← Back to context

Comment by NBJack

9 months ago

Aside from a physics simulation, I'm curious as to what you think would be a positive cost benefit from that level of multithreading for the majority of game engines. Graphical pipelines take advantage of the concept but offload as much work as possible to the GPU.

We were doing threading beyond that in 2010, you could easily have rendering, physics, animation, audio and other subsystems chugging along on different threads. As I was leaving the industry most engines were trending towards very parallel concurrent job execution systems.

The PS3 was also an interesting architecture(i.e. SPUs) from that perspective but it was so distant from the current time that it never really took off. Getting existing things ported to it was a beast.

Bevy really nails the concurrency right IMO(having worked on AA/AAA engines in the past) it's missing a ton in other dimensions but the actual ECS + scheduling APIs are a joy. Last "proper" engine I worked on was a rats-nest of concurrency in comparison.

That said as a few other people pointed out, the key is iteration, hot-reload and other things. Given the choice I'd probably do(and have done) a Rust based engine core where you need performance/stability and some dynamic language on top(Lua, quickjs, etc) for actual game content.

  • > That said as a few other people pointed out, the key is iteration, hot-reload and other things. Given the choice I'd probably do(and have done) a Rust based engine core where you need performance/stability and some dynamic language on top(Lua, quickjs, etc) for actual game content.

    I fully agree that this will likely be the solution a lot of people want to go with in Bevy: scripting for quick iteration, Rust for the stuff that has to be fast. (Also thank you for the kind words!)

    • Yeah, it's a fairly clean and natural divide. You see it in most of the major engines and it was present in all the proprietary engines I worked on(we mostly used Lua/LuaJIT since this predated some great recent options like quickjs).

      We even had things like designers writing scripts for AI in literate programming with Lua using coroutines. We fit in 400kb of space for code + runtime using Lua on the PSP(man that platform was a nightmare but the scripting worked out really well).

      Rust excels when you know what you want to build, and core engine tech fits that category pretty cleanly. Once you get up in game logic/behavior that iteration loop is so dynamic that you are prototyping more than developing.
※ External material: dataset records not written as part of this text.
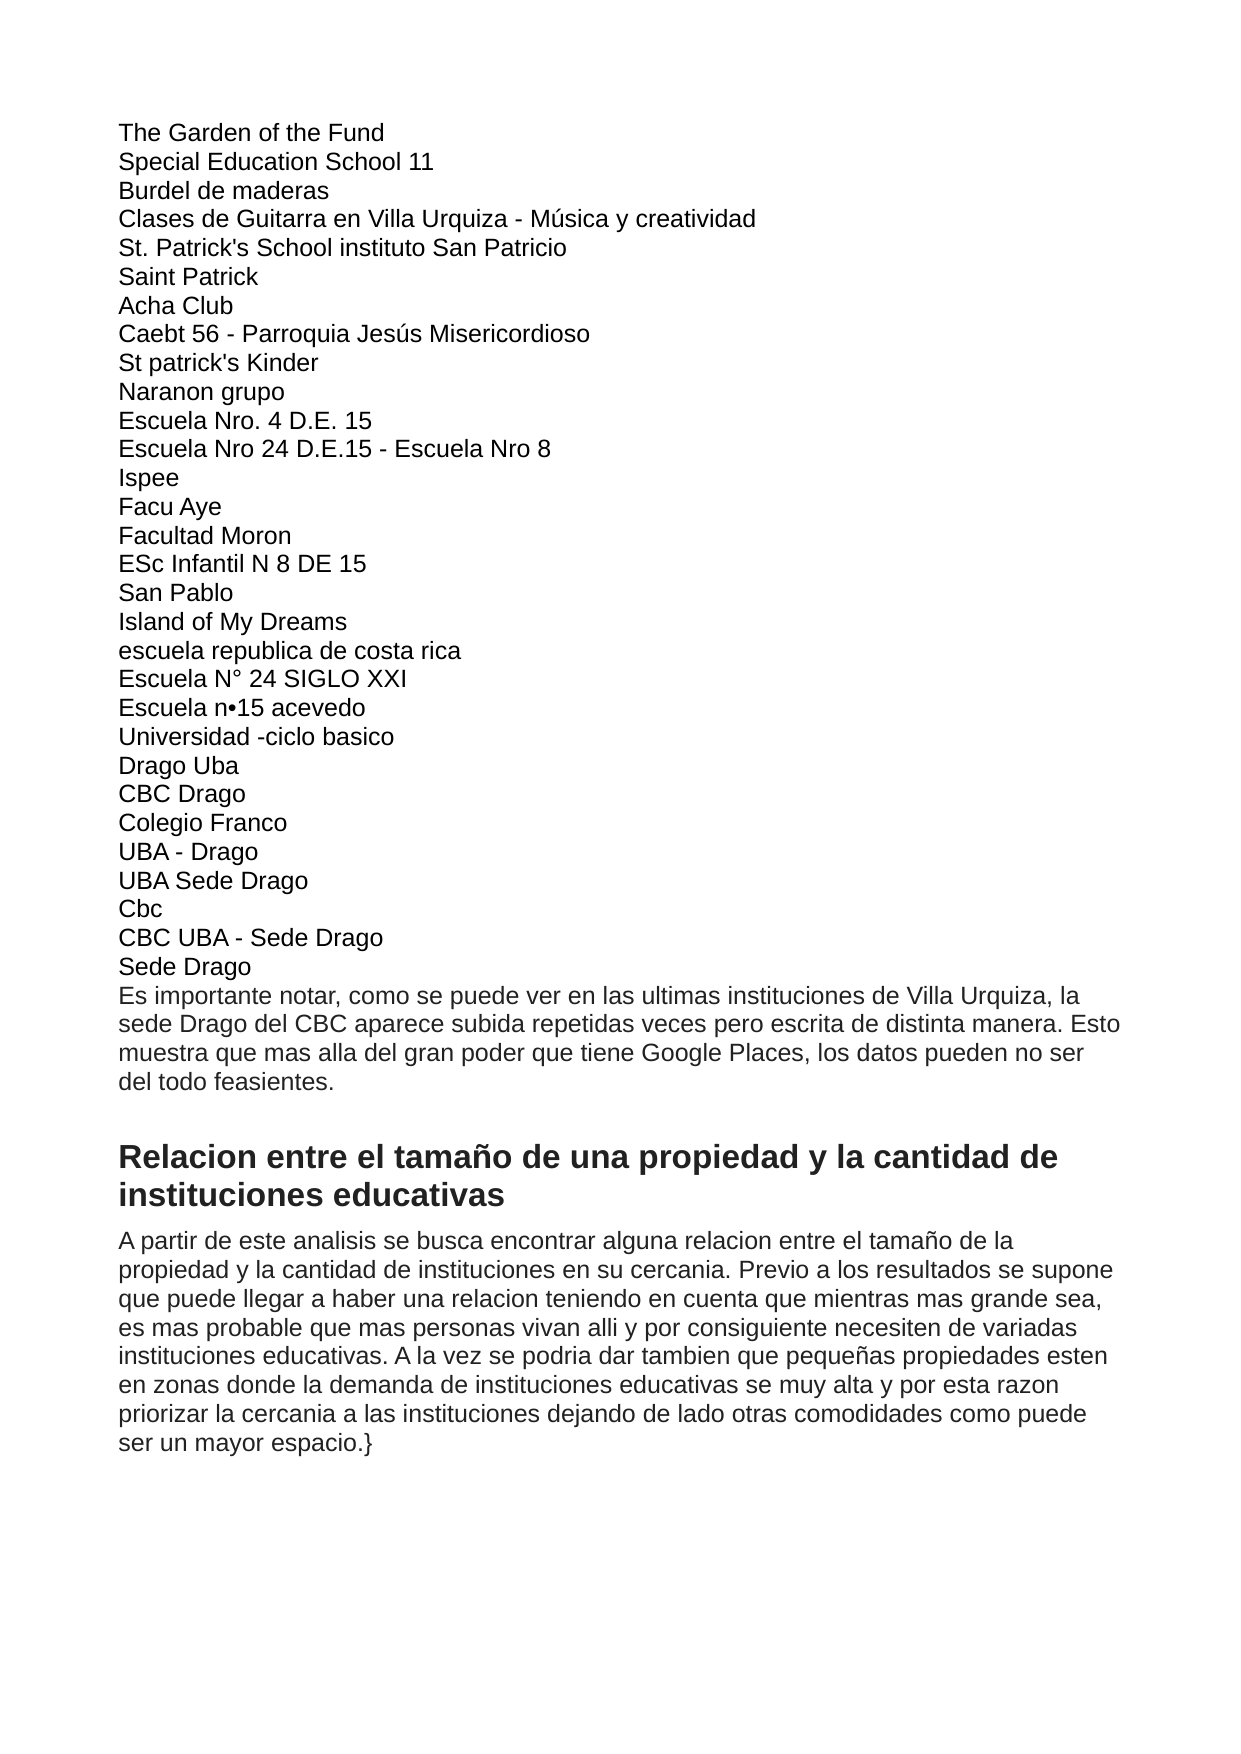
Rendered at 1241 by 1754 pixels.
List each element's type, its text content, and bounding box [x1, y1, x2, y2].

text Cbc [118, 894, 1122, 923]
text UBA Sede Drago [118, 866, 1122, 894]
text CBC Drago [118, 779, 1122, 808]
text Caebt 56 - Parroquia Jesús Misericordioso [118, 319, 1122, 348]
text Naranon grupo [118, 377, 1122, 406]
subtitle Relacion entre el tamaño de una propiedad y la cantidad de instituciones educativas [118, 1137, 1122, 1214]
text Clases de Guitarra en Villa Urquiza - Música y creatividad [118, 204, 1122, 233]
text Universidad -ciclo basico [118, 722, 1122, 751]
text St. Patrick's School instituto San Patricio [118, 233, 1122, 262]
text CBC UBA - Sede Drago [118, 923, 1122, 952]
text Escuela N° 24 SIGLO XXI [118, 664, 1122, 693]
text The Garden of the Fund [118, 118, 1122, 147]
text Acha Club [118, 291, 1122, 319]
text Escuela Nro. 4 D.E. 15 [118, 406, 1122, 434]
text St patrick's Kinder [118, 348, 1122, 377]
text Facultad Moron [118, 521, 1122, 549]
text Facu Aye [118, 492, 1122, 521]
text Island of My Dreams [118, 607, 1122, 636]
text Special Education School 11 [118, 147, 1122, 176]
text escuela republica de costa rica [118, 636, 1122, 664]
text Colegio Franco [118, 808, 1122, 837]
text Burdel de maderas [118, 176, 1122, 204]
text Es importante notar, como se puede ver en las ultimas instituciones de Villa Urquiza, la sede Drago del CBC aparece subida repetidas veces pero escrita de distinta manera. Esto muestra que mas alla del gran poder que tiene Google Places, los datos pueden no ser del todo feasientes. [118, 981, 1122, 1096]
text A partir de este analisis se busca encontrar alguna relacion entre el tamaño de la propiedad y la cantidad de instituciones en su cercania. Previo a los resultados se supone que puede llegar a haber una relacion teniendo en cuenta que mientras mas grande sea, es mas probable que mas personas vivan alli y por consiguiente necesiten de variadas instituciones educativas. A la vez se podria dar tambien que pequeñas propiedades esten en zonas donde la demanda de instituciones educativas se muy alta y por esta razon priorizar la cercania a las instituciones dejando de lado otras comodidades como puede ser un mayor espacio.} [118, 1226, 1122, 1456]
text Escuela n•15 acevedo [118, 693, 1122, 722]
text San Pablo [118, 578, 1122, 607]
text Escuela Nro 24 D.E.15 - Escuela Nro 8 [118, 434, 1122, 463]
text Drago Uba [118, 751, 1122, 779]
text UBA - Drago [118, 837, 1122, 866]
text Saint Patrick [118, 262, 1122, 291]
text ESc Infantil N 8 DE 15 [118, 549, 1122, 578]
text Ispee [118, 463, 1122, 492]
text Sede Drago [118, 952, 1122, 981]
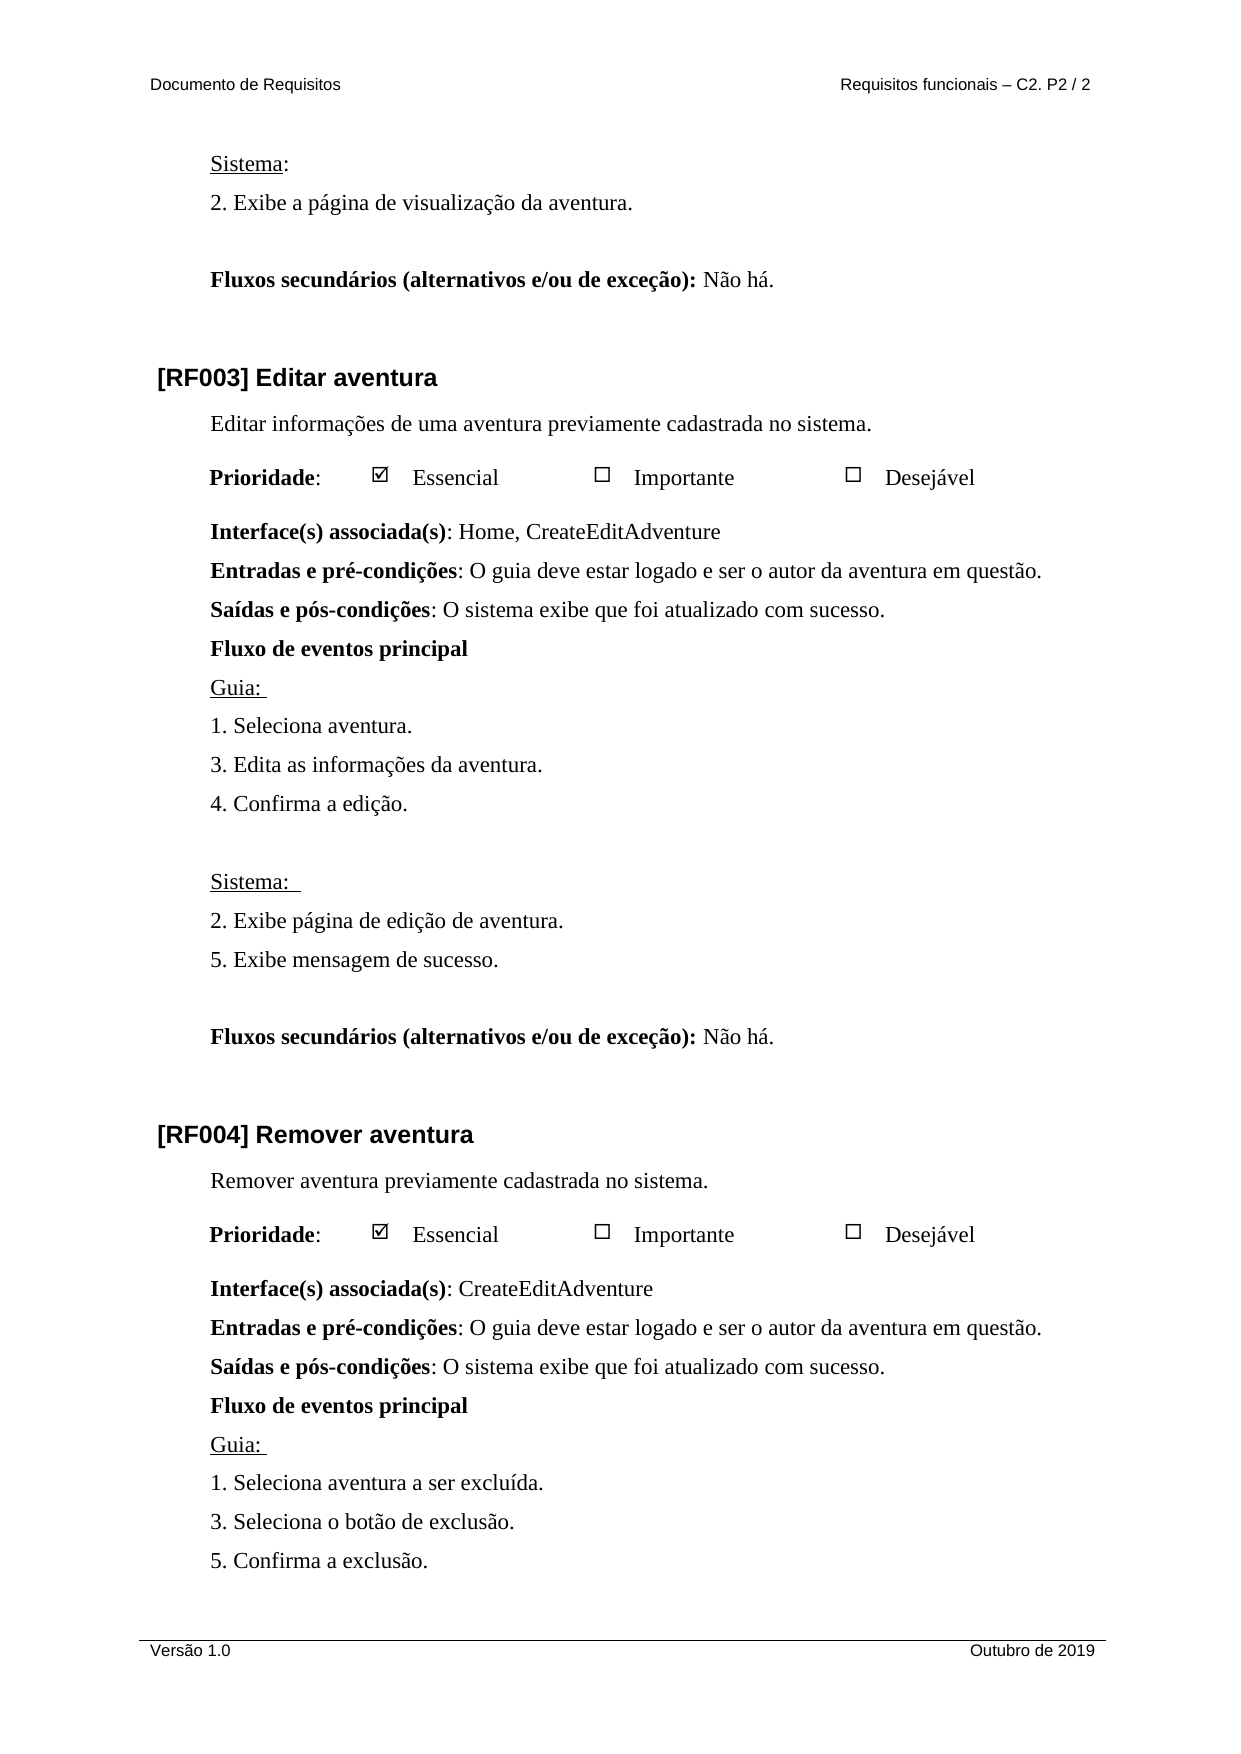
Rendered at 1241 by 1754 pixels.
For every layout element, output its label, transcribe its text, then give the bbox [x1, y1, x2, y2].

table_header  [578, 443, 622, 512]
table_header  [829, 443, 873, 512]
text 2. Exibe a página de visualização da aventura. [210, 189, 1090, 215]
table_header Prioridade: [194, 1200, 357, 1269]
text 1. Seleciona aventura. [210, 713, 1090, 739]
table_header Importante [623, 443, 829, 512]
table_header Importante [623, 1200, 829, 1269]
text Fluxos secundários (alternativos e/ou de exceção): Não há. [210, 267, 1090, 293]
text Fluxo de eventos principal [210, 1392, 1090, 1418]
text [RF004] Remover aventura [150, 1120, 1090, 1149]
table_header Essencial [401, 1200, 578, 1269]
table_header  [829, 1200, 873, 1269]
text Entradas e pré-condições: O guia deve estar logado e ser o autor da aventura em questão. [210, 557, 1090, 583]
text Entradas e pré-condições: O guia deve estar logado e ser o autor da aventura em questão. [210, 1314, 1090, 1340]
text Interface(s) associada(s): Home, CreateEditAdventure [210, 518, 1090, 545]
text Guia: [210, 674, 1090, 700]
text 1. Seleciona aventura a ser excluída. [210, 1469, 1090, 1496]
table_header  [357, 1200, 401, 1269]
text Editar informações de uma aventura previamente cadastrada no sistema. [210, 411, 1090, 437]
text Fluxo de eventos principal [210, 635, 1090, 661]
text 5. Exibe mensagem de sucesso. [210, 946, 1090, 972]
text Sistema: [210, 868, 1090, 894]
text 3. Seleciona o botão de exclusão. [210, 1508, 1090, 1535]
text 2. Exibe página de edição de aventura. [210, 907, 1090, 933]
text Fluxos secundários (alternativos e/ou de exceção): Não há. [210, 1023, 1090, 1050]
table_header  [578, 1200, 622, 1269]
text 5. Confirma a exclusão. [210, 1547, 1090, 1573]
table_header Desejável [874, 1200, 1017, 1269]
table_header Desejável [874, 443, 1017, 512]
table_header Essencial [401, 443, 578, 512]
text 3. Edita as informações da aventura. [210, 751, 1090, 778]
text Guia: [210, 1431, 1090, 1457]
text Interface(s) associada(s): CreateEditAdventure [210, 1275, 1090, 1302]
text Saídas e pós-condições: O sistema exibe que foi atualizado com sucesso. [210, 596, 1090, 622]
table_header Prioridade: [194, 443, 357, 512]
text Saídas e pós-condições: O sistema exibe que foi atualizado com sucesso. [210, 1353, 1090, 1379]
text [RF003] Editar aventura [150, 363, 1090, 392]
text 4. Confirma a edição. [210, 790, 1090, 817]
text Sistema: [210, 150, 1090, 176]
table_header  [357, 443, 401, 512]
text Remover aventura previamente cadastrada no sistema. [210, 1167, 1090, 1194]
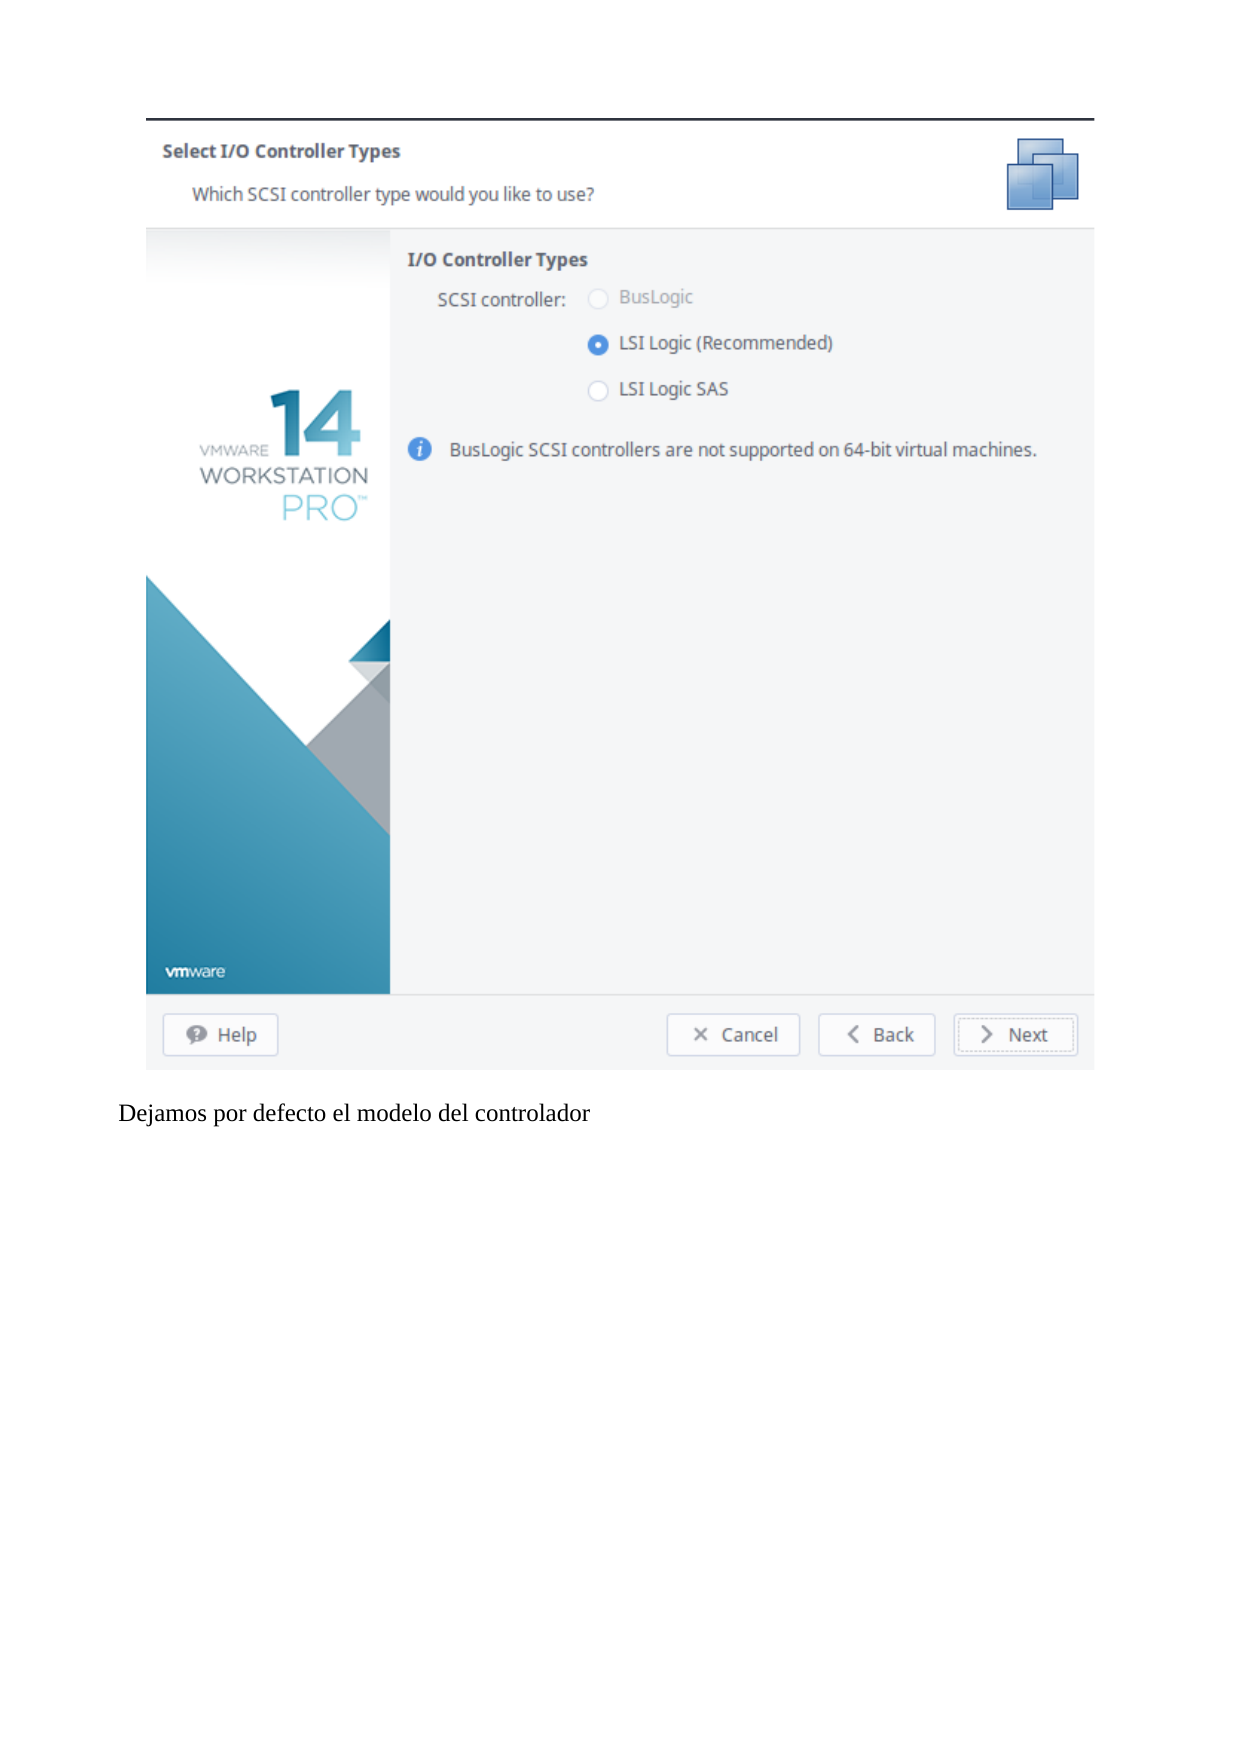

In big-world high-detail games, the rendering operation wants so much time that the main thread has time for little else. There's physics, there's networking, there's game movement, there's NPC AI - those all need some time. If you can get that time from another CPU, rendering tends to go faster.

I tend to overdo parallelism. Load this file into a Tracy profile, version 0.10.0, and you can see what all the threads in my program are doing.[1] Currently I'm dealing with locking stalls at the WGPU level. If you have application/Rend3/WGPU/Vulkan/GPU parallism, every layer has to get it right.

Why? Because the C++ clients hit a framerate wall, with the main thread at 100% and no way to get faster.

[1] https://animats.com/sl/misc/traces/clockhavenspeed02.tracy

Animations are an example. I landed code in Bevy 0.13 to evaluate all AnimationTargets (in Unity speak, animators) for all objects in parallel. (This can't be done on GPU because animations can affect the transforms of entities, which can cause collisions, etc. triggering arbitrary game logic.) For my test workload with 10,000 skinned meshes, it bumped up the FPS by quite a bit.